Farther down the scale, even the above repast would seem abundant; the two wardens of the lighthouse only have a can of grog to wish each other Merry Christmas.

At Fred’s house, few details emerge about the young couple’s dinner, but it is clear from the atmosphere of complete and congenial contentment that everyone was satisfied. After the main courses, dessert has been placed on the table, a bottle was passed around for everyone to fill their glass, and tea was served.

Although the theme of food is most often seen as joyful and pleasant, instances appear where this is not the case. Scrooge is remarked to be “solitary as an oyster” and the financier wishes that he who embraces the typical happy view of the season “should be boiled with his own pudding.” The eerie luminescence of Marley’s face on the door knocker is likened to a rotting lobster in the dark. The miserliness of Scrooge is underscored by the small pan of gruel on the hob in his room, a thin mixture of oats with water, common fare for those condemned to workhouses.

When visiting his own broken down school with the First Spirit, Scrooge’s academy is described as looking not having “too much to eat” with “an empty store-house.” When the Schoolmaster offers a glass of refreshment to the postboy who will drive Scrooge home, the servant declines, saying that “if it was the same tap as he had tasted before, he had rather not.” One of the boys who attended Fezziwig’s holiday merriment is “suspected as not having board from his maste.” Mrs. Cratchit when called upon to toast Scrooge as the benefactor of their revels angrily declares that she would give him a piece of her “mind to feast upon” and hoped “he’d have a good appetite for it.”

In one of the starkest instances, the Ghost of Christmas Present shows Scrooge two monstrous children: a boy who is Ignorance and a girl known as Want. Based on their withered and wasted forms, it can be assumed they have been starved of essentials like many of the Victorian poorer classes. The Ghost says that they belong to mankind and that the children look to him for aid.

With the arrival the third visitor, the Ghost of Christmas Future, Scrooge is taken to the Royal Exchange, the financial centre and source of his fortune. The money lender overhears a macabre discussion. A notable member of the Exchange has died and the only way one of the well heeled party can be persuaded to attend the funeral (which turns out to be Scrooge’s) is if luncheon will be served! In a similar vein, the overcrowded cemetery where Scrooge’s grave is located is described as being “fat with repleted appetite.”

All of these connotations, however, are quite dispersed by Ebenezer’s reformation at the end. His whole-hearted adoption of both the form and spirit of the Christmas holiday demonstrates this.

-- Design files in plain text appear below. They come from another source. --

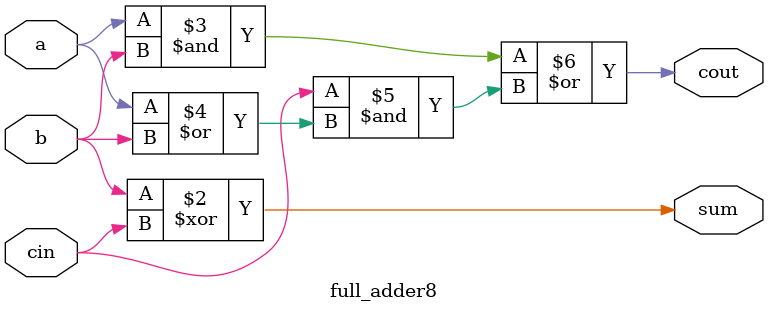
<source format=v>
module full_adder8(a,b,cin,sum,cout);
input a,b,cin;
output sum,cout;
assign sum = 1'b0^b^cin;
assign cout = a&b|cin&(a|b); 
// initial begin
//     $display("The incorrect adder with xor0 having in1/0");
// end   
endmodule

</source>
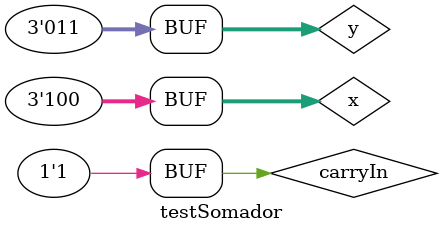
<source format=v>


// somador 3 bits

//--meia soma
module meiaSoma(output carry_out,output s,input a,input b);
	xor(s,a,b);
	and(carry_out,a,b);
endmodule 

//--somador completo
module somador(output carry_out, output s, input a, input b, carry_in);
		wire s1, co1, co2;
		meiaSoma MS1 (co1, s1, a, b);
		meiaSoma MS2 (co2, s, s1, carry_in);
		or(carry_out, co2, co1);
endmodule

//--somador 3bits
module somador3bits (output carry_out, output[2:0] s,
 input[2:0] a, input[2:0] b, input carry_in);

	wire co1,co2,co3;
	somador S0 (co1, s[0], a[0], b[0], carry_in);
	somador S1 (co2, s[1], a[1], b[1], co1);
	somador S2 (carry_out, s[2], a[2], b[2], co2);
endmodule

//--teste
module testSomador;

//--instancias
reg carryIn;
reg [2:0] x;
reg [2:0] y;
wire [2:0] soma;
wire carryOut;

somador3bits S3b (carryOut, soma, x, y, carryIn);

initial begin
$display("Exemplo0021 - Átila Martins Silva Júnior - 449014");
$display("Test ALUs Soma 3 bits");
carryIn = 0; x = 3'b001; y = 3'b001; 
$monitor("carry_in: %b\ta: %b\tb: %b\ts: %b\tcarry_out: %b",carryIn, x, y, soma, carryOut);
#1 carryIn = 0; x = 3'b101; y = 3'b001; 
#1 carryIn = 0; x = 3'b111; y = 3'b001;
#1 carryIn = 1; x = 3'b101; y = 3'b101;
#1 carryIn = 1; x = 3'b100; y = 3'b011;
end
endmodule
</source>
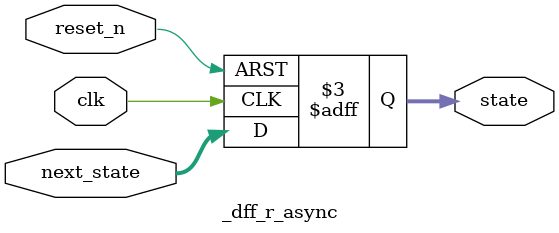
<source format=v>
module _dff_r_async(clk, reset_n, next_state, state);
	input clk, reset_n;
	input [1:0] next_state;
	output reg [1:0] state;
	
	always@(posedge clk or negedge reset_n)
	begin
		if(reset_n == 1'b0) state <= 1'b0;
		else state <= next_state;
	end
endmodule

</source>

After waking up alive, his very first action is to recruit a young boy to fetch the Poulterer to his house; Scrooge must have the prize turkey delivered to Bob Cratchit in Camden town and it is sent forthwith. He also gives (and astonishes) the gentleman canvasser a very substantial donation to the fund for the poor which ensures many poor with have their “meat and drink.” On another social level, he makes amends with his young nephew and partakes of both the fine dinner-fare arranged by the nephew’s wife and the general festivities at their party.

By insisting on a wholly voluntary and costly gift of immense proportions to his underpaid clark (with an underfed family), Ebenezer Scrooge shows he can properly fulfill his duties as an employer. In donating money to a charitable fund, he ensures that he helps the more unfortunate in his world. Attending his relative’s dinner party, Scrooge reconnects with the necessary element of society, that of combining fellowship with sustenance. These important gestures can more than make up for his earlier lapses on financial, personal, and culinary fronts.

In summary, food tropes can be readily found in every stave of A Christmas Carol and exist on many levels. The ample provision of nourishment in a commonly shared environment sustains our civic sense of self as well as enabling our personal growth and happiness. Should we deny this provision for ourselves or those among us, both our society as a whole and as individuals will suffer from greater isolation, a lack of compassion, and a more general stunting of the human potential.